Source text>
- - - -

# words/phrases your budgie can say



## Sarah90s (17 d ago)

I've been teaching mine to talk since I got him back in May 2022 when he was 8 weeks old. It took him a month to say his first words. He can now say
Cheeky chops
Pretty boy
Good boy
Pretty good
Idris is a good boy
Give me a kiss
Merry christmas
Kissy kissy 
Put that bloody light out


----------



## Sweety's mom (4 mo ago)

Awww, so cute! Did you give him treats to learn words? Or did he just mimic you?


----------



## Sarah90s (17 d ago)

He just copied me. Some words he seems to learn faster than others. He also makes kissing noises.


----------



## Sweety's mom (4 mo ago)

That's so awesome! Apparently some decide to mimic our words and some don't, so I wasn't sure if you had used treats to reinforce or not. Mine seems more intent on making me speak his language than learning mine.


----------



## vrabec (Oct 8, 2021)

Mine took about 6 months to learn a couple whistles, and though that's all, it's very cute . I've been playing this a few times a day for a couple months now in hopes he'll pick it up..

- - - -

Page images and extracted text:
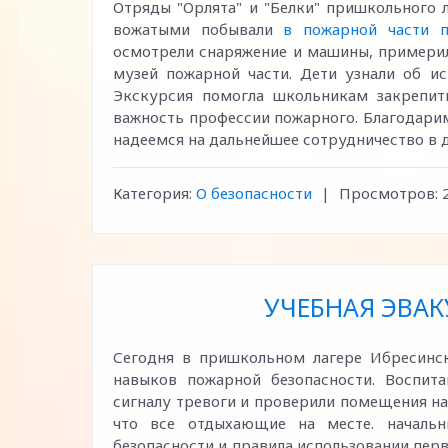
Отряды "Орлята" и "Белки" пришкольного 
вожатыми побывали
в пожарной части п
осмотрели снаряжение и машины, примерил
музей пожарной части. Дети узнали об и
Экскурсия помогла школьникам закрепит
важность профессии пожарного. Благодари
надеемся на дальнейшее сотрудничество в 
Категория:
О безопасности
|
Просмотров:
УЧЕБНАЯ ЭВАК
Сегодня в пришкольном лагере Ибреси
навыков пожарной безопасности. Воспит
сигналу тревоги и проверили помещения на
что все отдыхающие на месте. начальн
безопасности и правила использовании перв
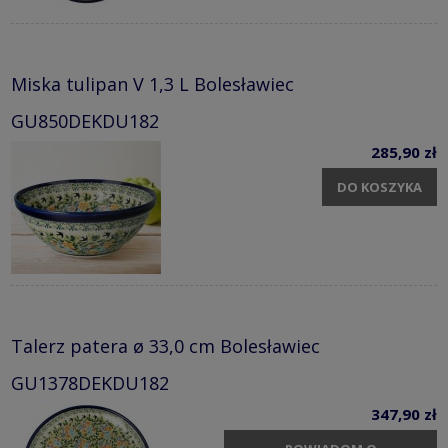
Miska tulipan V 1,3 L Bolesławiec
GU850DEKDU182
285,90 zł
DO KOSZYKA
Talerz patera ø 33,0 cm Bolesławiec
GU1378DEKDU182
347,90 zł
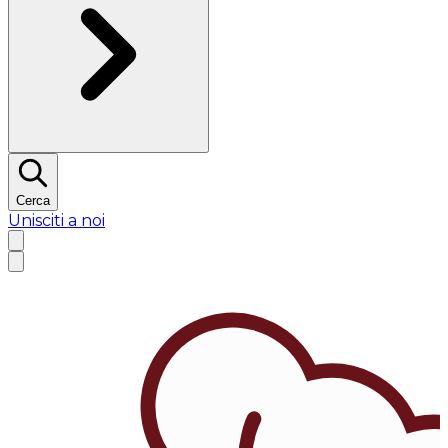
Cerca
Unisciti a noi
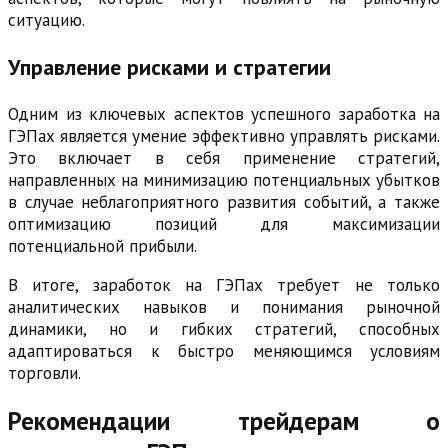
ситуацию.
Управление рисками и стратегии
Одним из ключевых аспектов успешного заработка на
ГЭПах является умение эффективно управлять рисками.
Это включает в себя применение стратегий,
направленных на минимизацию потенциальных убытков
в случае неблагоприятного развития событий, а также
оптимизацию позиций для максимизации
потенциальной прибыли.
В итоге, заработок на ГЭПах требует не только
аналитических навыков и понимания рыночной
динамики, но и гибких стратегий, способных
адаптироваться к быстро меняющимся условиям
торговли.
Рекомендации трейдерам о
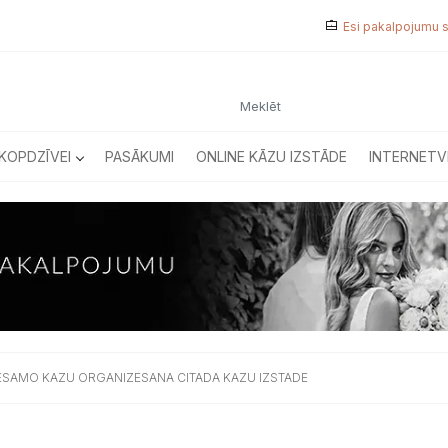
Esi pakalpojumu 
KOPDZĪVEI
PASĀKUMI
ONLINE KĀZU IZSTĀDE
INTERNETV
IESAMO KAZU ORGANIZESANA CITADA KAZU IZSTADE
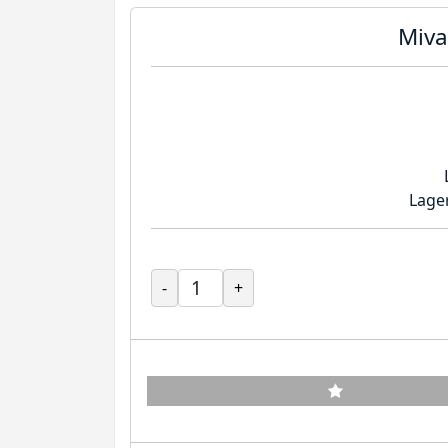
Miva
Lage
-
+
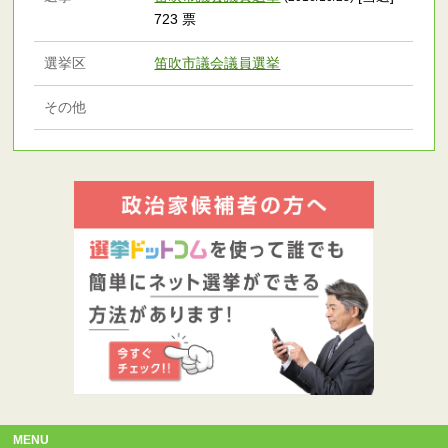
723 票
選挙区
笛吹市議会議員選挙
その他
MENU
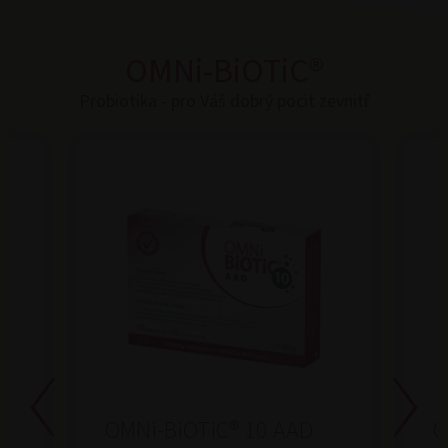
OMNi-BiOTiC®
Probiotika - pro Váš dobrý pocit zevnitř
OMNi-BiOTiC® 10 AAD
O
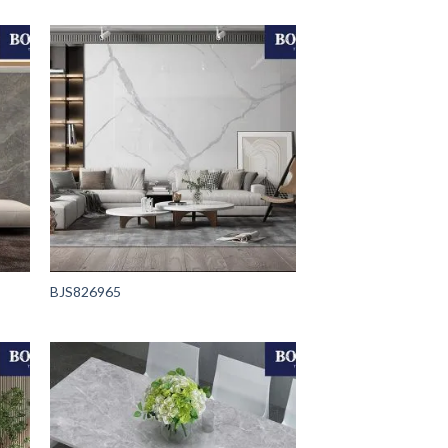
BJS826965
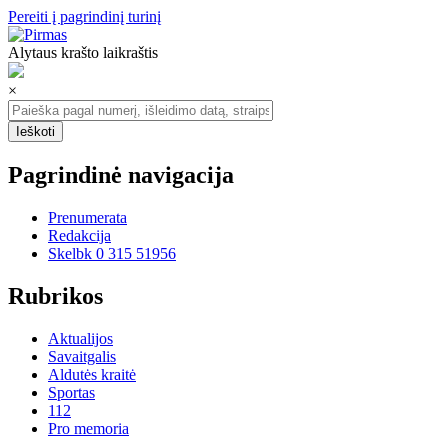
Pereiti į pagrindinį turinį
Alytaus krašto laikraštis
×
Pagrindinė navigacija
Prenumerata
Redakcija
Skelbk 0 315 51956
Rubrikos
Aktualijos
Savaitgalis
Aldutės kraitė
Sportas
112
Pro memoria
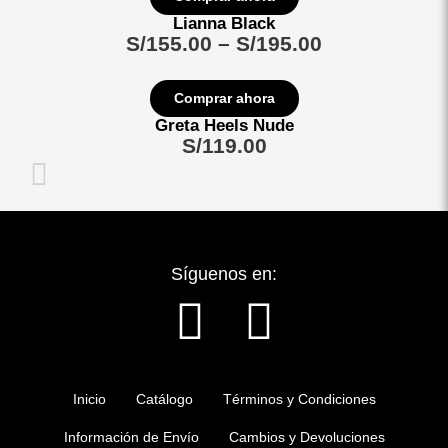
Lianna Black
S/
155.00
–
S/
195.00
Comprar ahora
Greta Heels Nude
S/
119.00
Síguenos en:
F
I
a
n
Inicio
Catálogo
Términos y Condiciones
c
s
Información de Envío
Cambios y Devoluciones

- - - -

Request A>
In the budgie thread, how old was the budgie when Sarah90s got him?
Request B>
Using the budgie thread, explain why Sweety's mom asked whether treats were used to teach the budgie words.
Request C>
Write the next part of the budgie thread, picking up after its last post.

Your response A>
He was 8 weeks old.

Your response B>
She had heard that some budgies decide to mimic human words and some don't. Because of that, she wasn't sure whether Sarah90s had used treats to reinforce the learning.

Your response C>
Instead, he's begun mimicking the sound his bell makes 🤦‍♂️


----------



## Cody (Sep 5, 2013)

That video is so cute, I wonder if he watches Star Wars, he sounds like R2 D2.


----------



## Sarah90s (17 d ago)

Sweety's mom said:


> That's so awesome! Apparently some decide to mimic our words and some don't, so I wasn't sure if you had used treats to reinforce or not. Mine seems more intent on making me speak his language than learning mine.


He actually learnt a wolf whistle first then said cheeky chops. He even copies the noises my cockatiel makes. I've never used treats with him. I just tell him "good boy" when he says a word. He also loves getting kisses off me.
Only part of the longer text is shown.